Costituzione sempre più a rischio incursioni

Di sicuro giace nel ripostiglio degli oggetti smarriti l’inviolabilità dei parlamentari, concetto stressato nel corso degli anni da abusi e soprusi e poi sparito dalla Costituzione, nel 1992, per volontà degli stessi rappresentanti del popolo ingenuamente speranzosi di barattare la rinuncia all’istituto dell’autorizzazione a procedere con una duratura pax giudiziaria. Pia illusione. Anzi, fu proprio quella rinuncia, vile, a mettere in moto il progressivo spostamento del baricentro della sovranità dal Parlamento verso poteri irresponsabili, nel senso che non rispondono a nessuno del proprio operato. E poiché la politica non conosce vaccini ma solo droghe, quella scelta scellerata finì fatalmente per incoraggiare le frange politicizzate della magistratura a esercitare una sempre più asfissiante funzione di sindacato sulla vita e l’attività degli organi dello Stato.
Sulla scorta di tale premessa, davvero non stupisce se l’articolo 67 (divieto di vincolo di mandato) della nostra Costituzione ed il primo comma di quello successivo (insindacabilità dei voti e delle opinioni) sembrano avviati a soccombere sotto i colpi di un lettura criminale di dinamiche politiche, censurabili semmai nelle urne, di certo non nei palazzi di giustizia. Se così non fosse stato per decenni, le nostre già affollate galere ancora traboccherebbero di politici voltagabbana, dei cui andirivieni sono ricchi gli annali di storia patria. Un vizietto talmente diffuso da costringere gli storici dell’Italia post-unitaria a coniare il termine “trasformismo” per indicare il fenomeno delle maggioranze variabili. Era l’epoca dei notabili e del suffragio di censo. Se ne uscì (e mai del tutto) non per l’attivismo dei procuratori del Re ma per la nascita dei partiti organizzati e a forte trazione ideologica. Oggi che i partiti sono semplici simulacri e le ideologie tragicamente tramontate, il trasformismo ha ripreso l’antica lena, per giunta involgarito dalla sostituzione degli antichi notabili con un ceto politico – non tutto, fortunatamente – ai limiti dell’analfabetismo e a dir poco famelico. Ma neppure queste aggravanti etiche ed estetiche autorizzano il potere giudiziario a intervenire sulla decisione, barattata o meno importa poco, di far cadere un governo.

Berlusconi ha solo tolto la spina ad un governo agonizzante

Chi può infatti escludere che quel mercimonio sia stato utile o dannoso all’interesse generale? Bisogna rendersi conto che è l’impalpabilità degli arcana della politica a rendere impossibile il loro assoggettamento ad interpretazioni criminali. I parlamentari non sono pubblici dipendenti né possono esservi equiparati su questioni strettamente imparentate con la ragion di Stato, rispetto alla quale la nozione di atto contrario ai doveri d’ufficio scolorisce fino a dissolversi. Abramo Lincoln abolì la schiavitù grazie alla “corruzione” di molti deputati. Molto più modestamente, Silvio Berlusconi liberò l’Italia da un governo rissoso e inconcludente che riusciva a reggersi solo per il voto dei senatori a vita. Entrambi hanno creduto di servire l’interesse generale facendo leva proprio sull’assenza del vincolo di mandato, cioè sul fatto che l’eletto risponde esclusivamente alla propria coscienza, che ce l’abbia o meno, e buona o cattiva che sia. E la coscienza non è l’anfratto più comodo per chi è chiamato a scovare corrotti e corruttori. Di certo è luogo più adatto a ricevere la comprensione di Dio che a subire le scorribande dei magistrati.
::::::::::
**Consegna**
Si risponda alle seguenti domande in base all'estratto del documento:
(a) In quale anno l'inviolabilità dei parlamentari è sparita dalla Costituzione?
(b) Quale termine coniarono gli storici dell'Italia post-unitaria per indicare il fenomeno delle maggioranze variabili?
(c) Grazie a che cosa Abramo Lincoln abolì la schiavitù?
::::::::::
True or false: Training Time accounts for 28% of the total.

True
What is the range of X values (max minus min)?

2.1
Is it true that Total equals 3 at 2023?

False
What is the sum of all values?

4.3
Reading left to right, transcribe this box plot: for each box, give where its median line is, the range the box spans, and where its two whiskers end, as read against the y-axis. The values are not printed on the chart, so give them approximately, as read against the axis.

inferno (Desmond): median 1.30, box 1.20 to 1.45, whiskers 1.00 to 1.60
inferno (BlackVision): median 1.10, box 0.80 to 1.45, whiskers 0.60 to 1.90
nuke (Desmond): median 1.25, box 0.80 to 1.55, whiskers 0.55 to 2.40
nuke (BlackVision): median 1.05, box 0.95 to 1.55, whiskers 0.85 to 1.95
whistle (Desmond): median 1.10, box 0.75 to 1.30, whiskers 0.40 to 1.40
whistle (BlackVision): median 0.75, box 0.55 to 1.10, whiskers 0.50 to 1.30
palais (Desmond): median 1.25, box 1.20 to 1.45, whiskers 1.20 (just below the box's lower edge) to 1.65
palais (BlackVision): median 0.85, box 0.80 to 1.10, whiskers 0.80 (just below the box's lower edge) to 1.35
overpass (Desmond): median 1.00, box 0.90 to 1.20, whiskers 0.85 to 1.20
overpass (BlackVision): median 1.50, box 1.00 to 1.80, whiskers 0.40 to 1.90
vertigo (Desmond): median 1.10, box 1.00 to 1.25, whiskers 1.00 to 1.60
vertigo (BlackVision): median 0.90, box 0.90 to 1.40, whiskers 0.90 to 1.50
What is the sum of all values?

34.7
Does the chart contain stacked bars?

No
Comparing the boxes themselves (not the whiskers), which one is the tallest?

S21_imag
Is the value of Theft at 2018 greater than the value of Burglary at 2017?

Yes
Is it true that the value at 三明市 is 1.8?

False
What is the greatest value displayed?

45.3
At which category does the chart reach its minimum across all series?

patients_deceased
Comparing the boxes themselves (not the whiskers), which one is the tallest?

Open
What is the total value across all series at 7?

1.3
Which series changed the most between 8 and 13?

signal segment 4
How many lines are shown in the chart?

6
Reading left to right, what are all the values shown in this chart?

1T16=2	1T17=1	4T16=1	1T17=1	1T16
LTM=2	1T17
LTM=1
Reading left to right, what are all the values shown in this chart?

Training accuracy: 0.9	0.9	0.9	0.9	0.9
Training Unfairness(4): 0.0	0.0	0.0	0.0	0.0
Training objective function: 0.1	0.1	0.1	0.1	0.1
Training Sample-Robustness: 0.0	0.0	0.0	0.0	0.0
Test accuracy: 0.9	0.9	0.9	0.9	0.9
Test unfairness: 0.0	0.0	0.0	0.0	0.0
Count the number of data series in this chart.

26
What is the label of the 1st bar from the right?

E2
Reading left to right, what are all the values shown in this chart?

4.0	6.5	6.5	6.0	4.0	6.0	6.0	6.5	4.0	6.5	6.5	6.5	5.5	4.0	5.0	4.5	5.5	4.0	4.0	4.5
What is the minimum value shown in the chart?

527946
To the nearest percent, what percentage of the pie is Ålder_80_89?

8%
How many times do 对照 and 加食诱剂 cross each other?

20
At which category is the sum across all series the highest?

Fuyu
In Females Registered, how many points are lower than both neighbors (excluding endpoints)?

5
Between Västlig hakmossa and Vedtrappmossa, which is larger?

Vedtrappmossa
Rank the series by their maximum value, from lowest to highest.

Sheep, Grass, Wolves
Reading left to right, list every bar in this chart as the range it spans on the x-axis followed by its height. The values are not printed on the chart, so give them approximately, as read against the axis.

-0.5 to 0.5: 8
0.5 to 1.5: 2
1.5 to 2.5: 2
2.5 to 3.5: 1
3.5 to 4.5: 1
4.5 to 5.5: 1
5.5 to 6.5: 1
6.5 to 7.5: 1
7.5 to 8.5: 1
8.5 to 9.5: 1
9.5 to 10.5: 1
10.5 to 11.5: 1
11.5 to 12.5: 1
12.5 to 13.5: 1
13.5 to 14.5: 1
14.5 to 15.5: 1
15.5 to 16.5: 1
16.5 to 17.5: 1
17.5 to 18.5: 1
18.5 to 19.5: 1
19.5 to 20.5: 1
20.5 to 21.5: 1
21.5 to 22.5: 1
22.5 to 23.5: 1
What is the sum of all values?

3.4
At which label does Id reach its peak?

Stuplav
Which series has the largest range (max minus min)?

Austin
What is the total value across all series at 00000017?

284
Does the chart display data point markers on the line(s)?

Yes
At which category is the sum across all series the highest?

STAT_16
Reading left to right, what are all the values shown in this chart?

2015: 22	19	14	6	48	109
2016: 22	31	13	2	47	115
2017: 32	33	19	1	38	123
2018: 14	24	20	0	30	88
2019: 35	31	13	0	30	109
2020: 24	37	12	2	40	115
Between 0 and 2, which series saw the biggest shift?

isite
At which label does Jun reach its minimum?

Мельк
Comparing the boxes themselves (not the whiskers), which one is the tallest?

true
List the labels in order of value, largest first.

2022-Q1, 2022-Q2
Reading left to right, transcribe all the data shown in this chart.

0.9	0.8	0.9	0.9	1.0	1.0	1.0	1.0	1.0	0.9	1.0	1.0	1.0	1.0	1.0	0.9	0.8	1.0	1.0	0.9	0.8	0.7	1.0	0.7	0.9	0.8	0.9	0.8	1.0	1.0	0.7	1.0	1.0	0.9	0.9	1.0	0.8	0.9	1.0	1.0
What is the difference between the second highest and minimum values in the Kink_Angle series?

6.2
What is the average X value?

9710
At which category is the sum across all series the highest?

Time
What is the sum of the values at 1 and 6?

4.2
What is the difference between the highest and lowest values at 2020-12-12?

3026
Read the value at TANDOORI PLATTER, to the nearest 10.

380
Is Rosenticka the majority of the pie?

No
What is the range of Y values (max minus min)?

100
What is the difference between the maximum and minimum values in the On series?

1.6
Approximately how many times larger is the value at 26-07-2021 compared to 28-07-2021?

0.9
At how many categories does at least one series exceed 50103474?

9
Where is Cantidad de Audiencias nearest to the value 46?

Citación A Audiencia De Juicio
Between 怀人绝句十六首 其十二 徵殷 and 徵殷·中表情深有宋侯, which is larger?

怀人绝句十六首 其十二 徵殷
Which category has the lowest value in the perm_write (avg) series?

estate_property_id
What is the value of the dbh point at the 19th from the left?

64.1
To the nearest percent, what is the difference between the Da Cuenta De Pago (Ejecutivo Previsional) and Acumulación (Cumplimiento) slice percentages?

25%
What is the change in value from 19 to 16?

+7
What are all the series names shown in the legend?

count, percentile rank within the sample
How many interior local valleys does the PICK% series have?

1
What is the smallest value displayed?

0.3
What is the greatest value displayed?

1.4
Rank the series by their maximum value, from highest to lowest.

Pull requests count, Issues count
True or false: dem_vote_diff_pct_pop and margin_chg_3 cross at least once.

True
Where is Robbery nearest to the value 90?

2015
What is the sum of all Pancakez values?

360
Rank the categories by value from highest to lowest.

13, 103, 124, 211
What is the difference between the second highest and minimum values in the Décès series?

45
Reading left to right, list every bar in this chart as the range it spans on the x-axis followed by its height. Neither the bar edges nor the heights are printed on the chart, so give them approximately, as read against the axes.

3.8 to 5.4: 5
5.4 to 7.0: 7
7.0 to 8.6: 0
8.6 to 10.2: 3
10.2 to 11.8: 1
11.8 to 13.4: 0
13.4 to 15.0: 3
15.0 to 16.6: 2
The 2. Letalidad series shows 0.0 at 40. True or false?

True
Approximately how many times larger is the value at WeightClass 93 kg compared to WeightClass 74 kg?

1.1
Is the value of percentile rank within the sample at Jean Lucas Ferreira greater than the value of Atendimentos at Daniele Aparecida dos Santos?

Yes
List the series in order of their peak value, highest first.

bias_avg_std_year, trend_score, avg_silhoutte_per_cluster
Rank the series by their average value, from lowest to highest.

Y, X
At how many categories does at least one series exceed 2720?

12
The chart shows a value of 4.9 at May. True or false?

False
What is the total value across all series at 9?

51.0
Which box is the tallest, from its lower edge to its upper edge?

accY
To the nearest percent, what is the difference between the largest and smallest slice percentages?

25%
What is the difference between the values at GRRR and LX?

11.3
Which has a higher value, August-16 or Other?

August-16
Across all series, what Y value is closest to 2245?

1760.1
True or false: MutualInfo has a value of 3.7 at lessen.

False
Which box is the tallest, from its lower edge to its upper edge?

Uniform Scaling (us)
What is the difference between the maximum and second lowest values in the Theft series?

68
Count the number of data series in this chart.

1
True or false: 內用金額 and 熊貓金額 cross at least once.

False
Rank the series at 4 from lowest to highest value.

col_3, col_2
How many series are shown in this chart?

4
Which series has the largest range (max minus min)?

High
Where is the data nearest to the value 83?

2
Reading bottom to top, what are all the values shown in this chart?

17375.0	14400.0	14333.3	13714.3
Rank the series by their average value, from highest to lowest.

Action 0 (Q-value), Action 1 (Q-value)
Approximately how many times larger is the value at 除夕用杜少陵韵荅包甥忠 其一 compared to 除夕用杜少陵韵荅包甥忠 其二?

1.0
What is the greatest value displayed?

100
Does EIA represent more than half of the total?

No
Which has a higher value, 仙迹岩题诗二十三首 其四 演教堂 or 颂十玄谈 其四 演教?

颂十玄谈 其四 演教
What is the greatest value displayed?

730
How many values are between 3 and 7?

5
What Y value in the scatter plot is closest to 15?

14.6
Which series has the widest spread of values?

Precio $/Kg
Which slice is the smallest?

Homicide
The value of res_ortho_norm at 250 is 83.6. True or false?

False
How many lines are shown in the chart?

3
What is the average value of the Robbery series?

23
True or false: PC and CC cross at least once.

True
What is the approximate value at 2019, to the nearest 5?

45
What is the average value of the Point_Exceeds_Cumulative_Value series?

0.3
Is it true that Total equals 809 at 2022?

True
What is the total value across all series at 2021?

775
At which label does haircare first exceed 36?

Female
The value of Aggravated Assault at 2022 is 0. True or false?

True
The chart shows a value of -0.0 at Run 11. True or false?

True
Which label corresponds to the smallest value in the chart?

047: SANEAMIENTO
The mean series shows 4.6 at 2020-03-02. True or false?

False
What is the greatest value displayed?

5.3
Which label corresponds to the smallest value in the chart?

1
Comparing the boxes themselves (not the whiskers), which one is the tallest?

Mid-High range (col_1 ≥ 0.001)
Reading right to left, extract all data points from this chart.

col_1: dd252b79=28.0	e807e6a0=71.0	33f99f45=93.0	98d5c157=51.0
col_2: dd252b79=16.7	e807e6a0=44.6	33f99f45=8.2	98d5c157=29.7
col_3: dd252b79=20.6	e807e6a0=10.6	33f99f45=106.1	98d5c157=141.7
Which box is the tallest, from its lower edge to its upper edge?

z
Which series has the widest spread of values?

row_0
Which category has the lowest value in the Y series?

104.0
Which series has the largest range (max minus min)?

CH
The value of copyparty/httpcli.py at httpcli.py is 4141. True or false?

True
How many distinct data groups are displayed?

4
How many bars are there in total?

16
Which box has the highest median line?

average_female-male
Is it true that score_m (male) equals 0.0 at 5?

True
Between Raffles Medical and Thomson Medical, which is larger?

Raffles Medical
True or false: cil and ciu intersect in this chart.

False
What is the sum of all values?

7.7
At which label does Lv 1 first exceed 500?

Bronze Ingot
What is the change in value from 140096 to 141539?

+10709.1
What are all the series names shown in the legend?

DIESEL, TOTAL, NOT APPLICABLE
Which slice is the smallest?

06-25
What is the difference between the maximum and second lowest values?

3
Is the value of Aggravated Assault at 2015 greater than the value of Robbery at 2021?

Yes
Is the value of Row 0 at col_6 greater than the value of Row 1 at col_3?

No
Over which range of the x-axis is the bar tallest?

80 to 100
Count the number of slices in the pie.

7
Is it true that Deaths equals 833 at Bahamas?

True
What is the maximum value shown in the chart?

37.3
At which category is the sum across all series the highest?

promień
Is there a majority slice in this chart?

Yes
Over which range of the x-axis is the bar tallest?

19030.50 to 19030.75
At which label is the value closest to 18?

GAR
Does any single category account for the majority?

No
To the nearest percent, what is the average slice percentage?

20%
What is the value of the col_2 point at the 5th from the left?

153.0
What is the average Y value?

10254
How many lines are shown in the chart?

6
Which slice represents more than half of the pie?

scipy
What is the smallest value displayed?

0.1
::::::::::
**Risultato**
(a) Nel 1992.
(b) Il termine "trasformismo".
(c) Grazie alla "corruzione" di molti deputati.